Data-driven science and Digital Repositories Monday, August 6th, 2007, 10:00am, NewMedia Classroom

by Peter Murray-Rust

Unilever Centre for Molecular Sciences Informatics, Department of Chemistry, University of Cambridge, UK

UPDATES: Video is available (9/5/2007)

For the best playback experience, viewers should be on a PC with Windows Media Player installed. More instructions to view the webcast.

For several years there has been excitement about the potential of the “data deluge” where much science will be practised not by doing experiments but by reusing the information we already have. Although in some subjects such as particle physics and parts of bioscience this is starting to happen, in many others such as chemistry and materials science there is little sign of an impending deluge. The data have been collected but they are not accessible.
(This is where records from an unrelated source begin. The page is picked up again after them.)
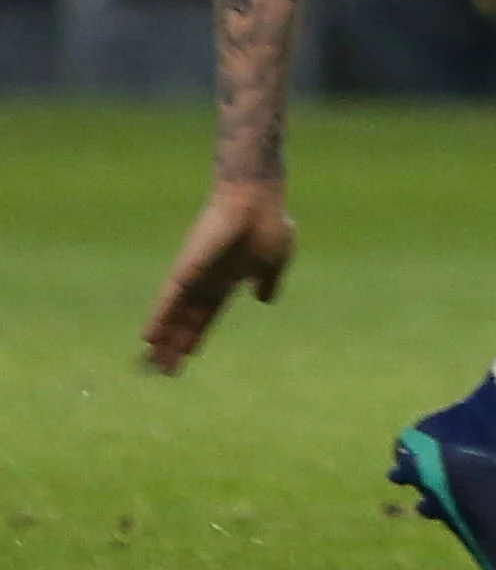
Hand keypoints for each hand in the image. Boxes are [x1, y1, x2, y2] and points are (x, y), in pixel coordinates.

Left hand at [142, 183, 294, 373]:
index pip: (206, 316)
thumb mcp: (274, 261)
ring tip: (149, 364)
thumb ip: (268, 282)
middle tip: (164, 370)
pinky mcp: (186, 269)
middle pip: (185, 320)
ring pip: (172, 315)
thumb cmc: (268, 223)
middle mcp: (205, 280)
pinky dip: (158, 320)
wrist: (257, 198)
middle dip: (176, 344)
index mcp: (227, 281)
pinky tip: (148, 339)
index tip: (187, 356)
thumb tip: (264, 299)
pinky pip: (168, 300)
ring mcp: (193, 275)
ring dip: (163, 339)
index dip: (196, 336)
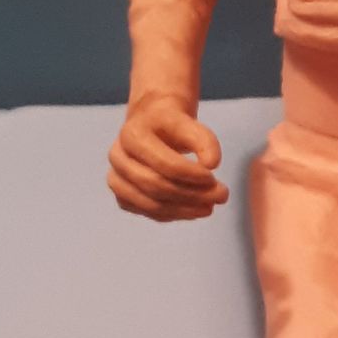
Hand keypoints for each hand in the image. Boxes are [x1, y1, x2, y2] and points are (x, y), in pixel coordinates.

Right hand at [107, 95, 227, 222]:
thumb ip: (204, 139)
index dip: (192, 175)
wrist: (152, 123)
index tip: (214, 178)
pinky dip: (173, 214)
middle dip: (192, 195)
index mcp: (132, 135)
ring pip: (151, 204)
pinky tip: (193, 210)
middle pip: (157, 186)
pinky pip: (148, 212)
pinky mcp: (122, 195)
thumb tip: (212, 164)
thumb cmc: (172, 124)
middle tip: (221, 196)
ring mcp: (116, 178)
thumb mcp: (190, 123)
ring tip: (210, 207)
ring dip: (185, 210)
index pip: (164, 164)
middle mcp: (118, 157)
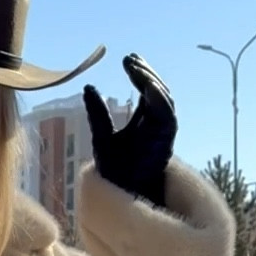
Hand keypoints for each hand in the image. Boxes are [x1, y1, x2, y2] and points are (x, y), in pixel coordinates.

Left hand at [84, 54, 176, 207]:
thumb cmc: (113, 171)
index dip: (140, 75)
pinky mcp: (165, 142)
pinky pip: (167, 115)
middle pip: (158, 91)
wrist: (118, 196)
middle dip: (146, 74)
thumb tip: (88, 87)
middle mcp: (156, 125)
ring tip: (134, 68)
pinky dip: (158, 99)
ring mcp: (162, 133)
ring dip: (150, 82)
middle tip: (131, 60)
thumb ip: (98, 113)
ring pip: (164, 99)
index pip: (147, 92)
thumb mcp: (102, 135)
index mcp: (145, 122)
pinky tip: (146, 86)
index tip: (127, 59)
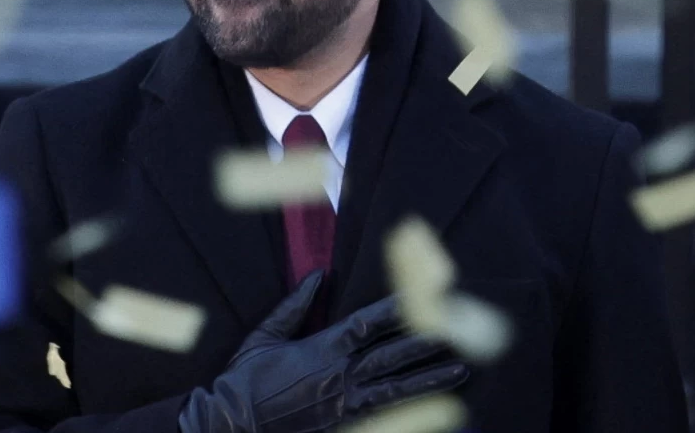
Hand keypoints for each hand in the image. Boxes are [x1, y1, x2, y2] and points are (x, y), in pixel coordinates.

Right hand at [178, 270, 468, 432]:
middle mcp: (339, 374)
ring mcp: (344, 402)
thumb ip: (295, 305)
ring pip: (396, 387)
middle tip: (457, 331)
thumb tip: (319, 276)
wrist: (233, 422)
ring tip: (461, 370)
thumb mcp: (265, 335)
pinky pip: (384, 415)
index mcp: (321, 348)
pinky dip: (410, 410)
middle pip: (391, 355)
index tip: (419, 297)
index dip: (395, 309)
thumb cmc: (245, 377)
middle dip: (425, 342)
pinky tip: (436, 409)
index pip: (366, 324)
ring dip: (430, 378)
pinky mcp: (344, 423)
We have shown most raw data is never communicated outside the scientists’ laboratories and that it rapidly decays. In crystallography and analytical chemistry between 80 and 99% of data which is carefully collected ends up on a CDROM which, in a few years’ time, will be unreadable. We shall present a vision where this data can be collected and preserved. The challenges are technical, semantic, but above all social where we have to change the mindset of scientists to “preserve and share”.

We have developed a system, SPECTRa, for capturing the raw data in chemistry departments, first into an embargo repository and then into the main Institutional Repository (IR). The software is Open Source and we are seeking collaborators.

The current publishing system is often a serious impediment to sharing data. It emphasises “full-text” over data, but also puts legal and procedural constrictions on data flow. To bypass this we have started to investigate PhD and Masters theses as a primary source of information as these are solely under the control of academia and, in many cases, are the direct source of data which leads to formal publications. Our system is devised to create rich metadata from theses, using RDF and SPARQL as query tools.

Hopefully a number of demonstrations will be given.